____ Exercise data

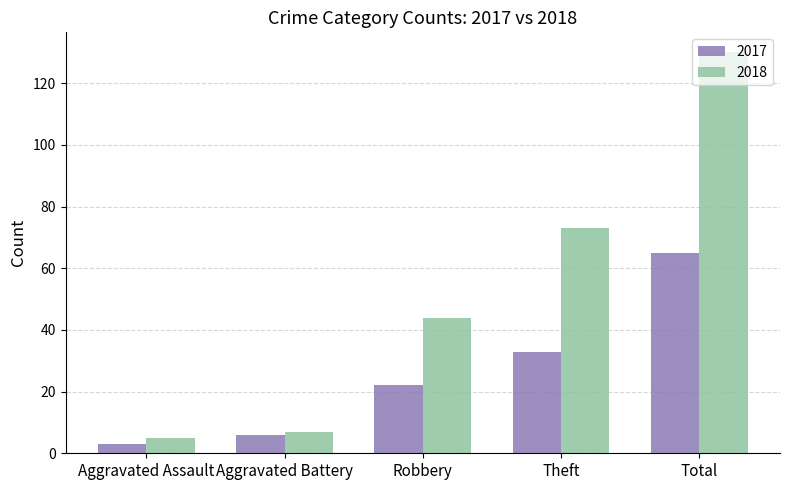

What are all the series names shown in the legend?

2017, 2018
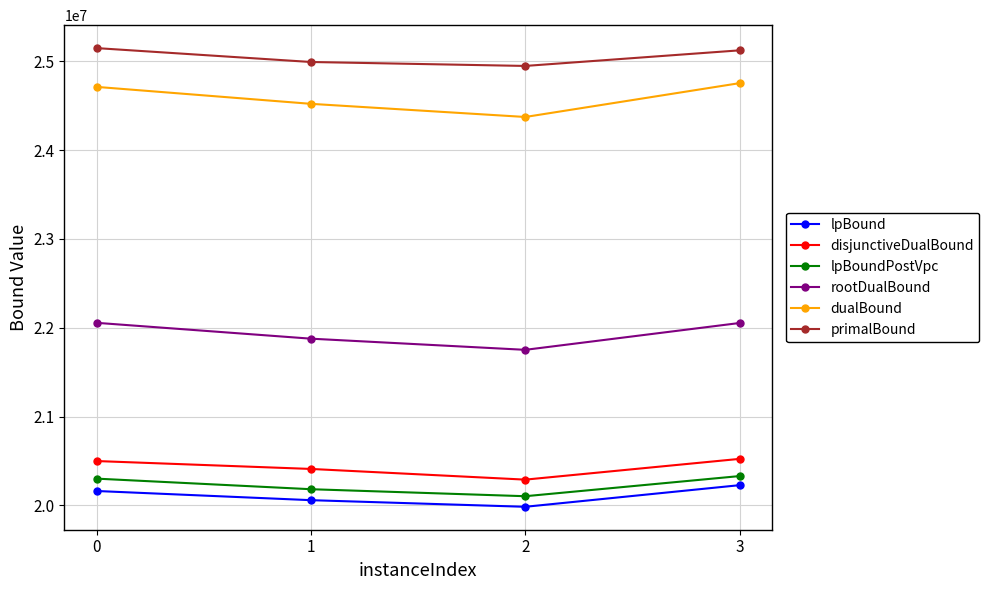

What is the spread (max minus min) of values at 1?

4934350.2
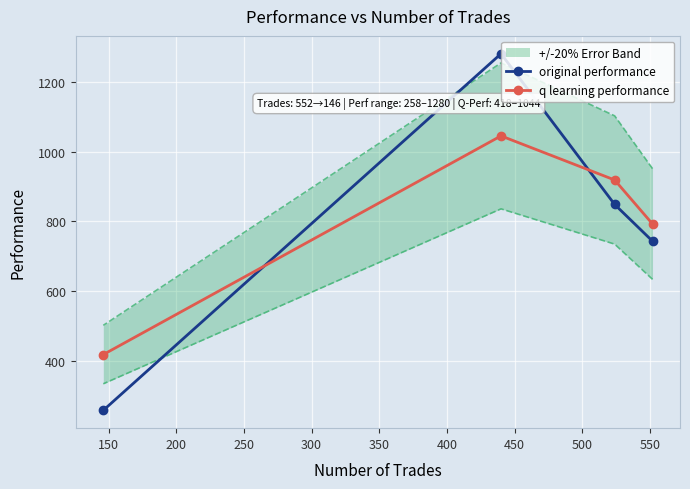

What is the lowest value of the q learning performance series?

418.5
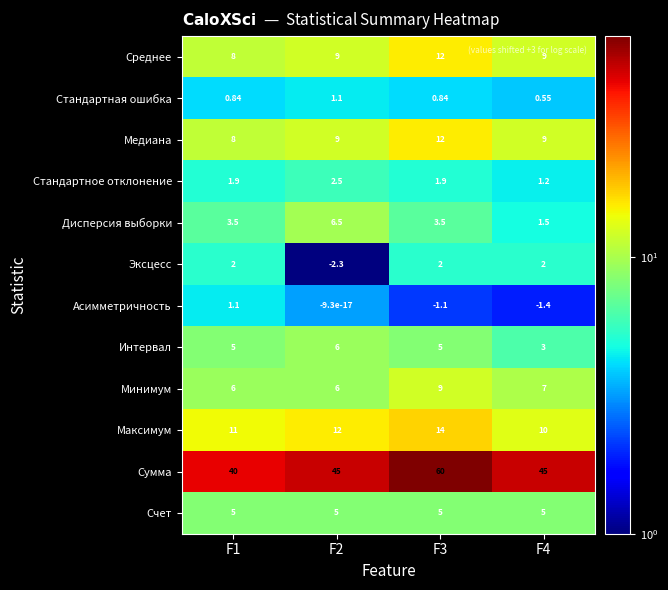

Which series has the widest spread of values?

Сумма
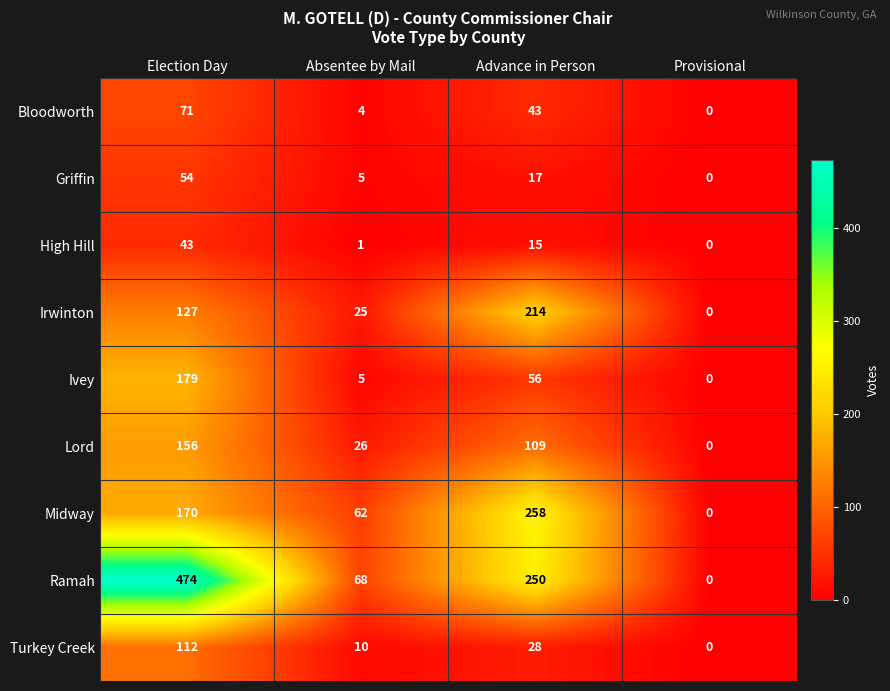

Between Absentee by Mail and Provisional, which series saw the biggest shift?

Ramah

________

- _What you are asked to do_:
Substitute "range" for every "spread" in the listing above, keeping all other wording unchanged. Leave out the pictures.

- _Reply to the task_:
What are all the series names shown in the legend?

2017, 2018

What is the range (max minus min) of values at 1?

4934350.2

What is the lowest value of the q learning performance series?

418.5

Which series has the widest range of values?

Сумма

Between Absentee by Mail and Provisional, which series saw the biggest shift?

Ramah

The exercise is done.